Gregório, um adolescente extremamente sensível, para quem a realidade é algo insuportável, decide acabar com sua vida, e desencadeia o desespero e a angústia nas vidas de Tânia, sua ex-noiva, e de Manuel, seu melhor amigo, ambos marcados pelos sentimentos de culpa e traição. O Búfalo da Noite foi a primeira obra literária de Guillermo Arriaga a chegar no Brasil, quando já era conhecido pelo roteiro de Amores Brutos. E já carrega as principais características de sua obra, como comprova a versão para o cinema, dirigida por Jorge Hernandez Aldana. A narrativa de O Búfalo da Noite compreende as mesmas inquietações que perseguem Arriaga, que confessa ter a morte como um dos temas preferidos em seus textos. Ou seja, a ausência e o peso dos mortos sobre os vivos. Especialmente em Manuel, vivido por Diego Luna. Ele catalisa a angústia marcante das narrativas de Arriaga, para quem somente aqueles que tiveram um contato mais próximo com a violência podem retratá-la com eficiência. O drama de Gregório torna-se secundário diante das dúvidas de Manuel que, mesmo o tendo traído quando este ainda estava vivo, trava uma batalha contra um fantasma que se transformou em inimigo.
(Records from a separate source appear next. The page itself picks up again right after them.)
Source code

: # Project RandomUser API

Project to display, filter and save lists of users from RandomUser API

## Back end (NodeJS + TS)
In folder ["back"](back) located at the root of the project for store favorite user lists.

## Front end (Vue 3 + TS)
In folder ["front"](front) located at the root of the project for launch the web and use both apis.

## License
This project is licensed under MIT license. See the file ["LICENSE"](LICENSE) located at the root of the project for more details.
Afinal, os mortos continuam pesando na vida das pessoas. Mas, como ensina Arriaga, o amor pode também nascer a partir da perda - depende apenas das pessoas. A mudança radical sofrida por Manuel é bem delineada pela interpretação de Diego Luna, capaz de revelar nos detalhes a curva na trajetória do personagem. Sua angústia crescente é compartilhada pelo espectador, que se sensibiliza com as suas perdas, a ponto de também não se culpar pela morte de Gregório.